小児医療受給券を持つことで、医療費はかからないというのが一般的な感覚のようです。しかし、そこには莫大な労力と費用がかかっており、それは税金で賄われています。個人的には、子どもは国の宝ですので、この制度自体には賛成をしています。

公費でいいところ

私が児童精神科を始めた頃には、この公費での支払いという制度がありませんでした。ですので、必要に応じて入院治療を進めたりしてもその費用が払えないということで治療を受けられないことがありました。また、薬代も馬鹿にならないということで、希望されないなんてこともありました。それを考えると、今の制度は多くの子どもたちを救っていると思います。私の知るメンタルヘルスの世界ではそうだろうと思っています。

ちなみに、抗ADHD薬はとても高いです。1錠で400-700円ぐらいします。それの3割負担でも大きな出費になりますが、それもカバーしてくれるのはとてもありがたいことです。ただ、高校生になった瞬間から、高いのでこの薬は・・・と言われることもあります。

公費でよくないところ

一方で、お金の支払いがないということで、医療という行為に対して対価が発生している感覚が乏しくなります。これは治療に向き合うという点ではとても問題です。無料で受けらられる治療、すなわち治療を受ける側はそれが当然という感覚になってきてしまう場合があります。フロイトも多くの対価をその診療でとっていましたし、それが治療の必要性を考える機会にもなっていたと私も思います。

医療機関はどこも苦しいです。新型コロナウイルス感染症でさらに難しい局面に立たされています。自費診療の形式で心理面接などを行っているクリニックも散見します。収益に寄与するように皆が知恵を絞っているところですが、実費が発生すると聞いた瞬間にそのプログラムや検査を諦めることも度々経験します。

子どもの医療はタダという感覚が、逆に治療に向き合わせていないところもあるかもしれません。また、その感覚だからこそ、発達障害を少しでも疑ったら、病院受診をすぐに希望するようになったのかもしれません。

子どもがメンタルヘルスの問題で適切な医療を受けられる時代へ

現在の小児医療費の制度は基本的に賛成しています。ただし、対価を目に見える形で支払うことが少ない現状で、自分の課題に向き合っていく機会を意識して作っていくことがこちら側にも求められているのかもしれません。社会制度は変わっていきます。それに合わせた支援の方法を検討していきたいです。
§ §
* _演習問題_
A) 小児医療費についての本文の「ちなみに、抗ADHD薬はとて」から「諦めることも度々経験します。」までのすべてを、「抗ADHD薬」を「ADHD治療薬」に変更して書き直してください。
B) 小児医療費についての本文をもとに、次の問いに答えてください。
(i) 抗ADHD薬は1錠でおよそいくらするとされていますか。
(ii) 筆者が児童精神科を始めた頃、入院治療の費用が払えない場合にはどのようなことがありましたか。
(iii) 心理面接などを行っているクリニックは、どのような形式で行っていると述べられていますか。

[データセットからの抜粋]
§ §
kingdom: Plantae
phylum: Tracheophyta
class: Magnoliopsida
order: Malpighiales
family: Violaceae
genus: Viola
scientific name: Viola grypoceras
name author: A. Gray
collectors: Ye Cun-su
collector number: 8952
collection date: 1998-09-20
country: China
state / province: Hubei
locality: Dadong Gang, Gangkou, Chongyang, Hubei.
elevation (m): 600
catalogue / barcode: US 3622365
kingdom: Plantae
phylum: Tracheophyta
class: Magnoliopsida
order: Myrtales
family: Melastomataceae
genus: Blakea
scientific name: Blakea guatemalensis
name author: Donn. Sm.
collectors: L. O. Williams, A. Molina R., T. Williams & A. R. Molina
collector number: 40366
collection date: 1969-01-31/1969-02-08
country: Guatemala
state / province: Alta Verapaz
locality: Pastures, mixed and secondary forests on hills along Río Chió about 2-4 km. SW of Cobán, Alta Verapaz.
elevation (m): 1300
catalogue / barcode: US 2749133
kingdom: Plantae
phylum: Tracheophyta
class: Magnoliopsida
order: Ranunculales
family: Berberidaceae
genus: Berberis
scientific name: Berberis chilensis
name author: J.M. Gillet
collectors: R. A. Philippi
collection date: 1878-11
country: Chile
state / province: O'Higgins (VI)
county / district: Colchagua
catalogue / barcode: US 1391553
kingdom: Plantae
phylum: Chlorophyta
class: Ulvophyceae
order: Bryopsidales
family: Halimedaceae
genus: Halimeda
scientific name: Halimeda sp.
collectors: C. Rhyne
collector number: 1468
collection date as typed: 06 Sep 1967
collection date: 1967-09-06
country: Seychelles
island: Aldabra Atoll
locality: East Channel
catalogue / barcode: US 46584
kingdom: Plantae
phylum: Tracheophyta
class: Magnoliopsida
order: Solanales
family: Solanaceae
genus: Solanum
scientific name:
§ §
* _設問別解答_
A)
ちなみに、ADHD治療薬はとても高いです。1錠で400-700円ぐらいします。それの3割負担でも大きな出費になりますが、それもカバーしてくれるのはとてもありがたいことです。ただ、高校生になった瞬間から、高いのでこの薬は・・・と言われることもあります。

公費でよくないところ

一方で、お金の支払いがないということで、医療という行為に対して対価が発生している感覚が乏しくなります。これは治療に向き合うという点ではとても問題です。無料で受けらられる治療、すなわち治療を受ける側はそれが当然という感覚になってきてしまう場合があります。フロイトも多くの対価をその診療でとっていましたし、それが治療の必要性を考える機会にもなっていたと私も思います。

医療機関はどこも苦しいです。新型コロナウイルス感染症でさらに難しい局面に立たされています。自費診療の形式で心理面接などを行っているクリニックも散見します。収益に寄与するように皆が知恵を絞っているところですが、実費が発生すると聞いた瞬間にそのプログラムや検査を諦めることも度々経験します。

B)
(i) 400-700円ぐらい
(ii) 治療を受けられないことがあった
(iii) 自費診療の形式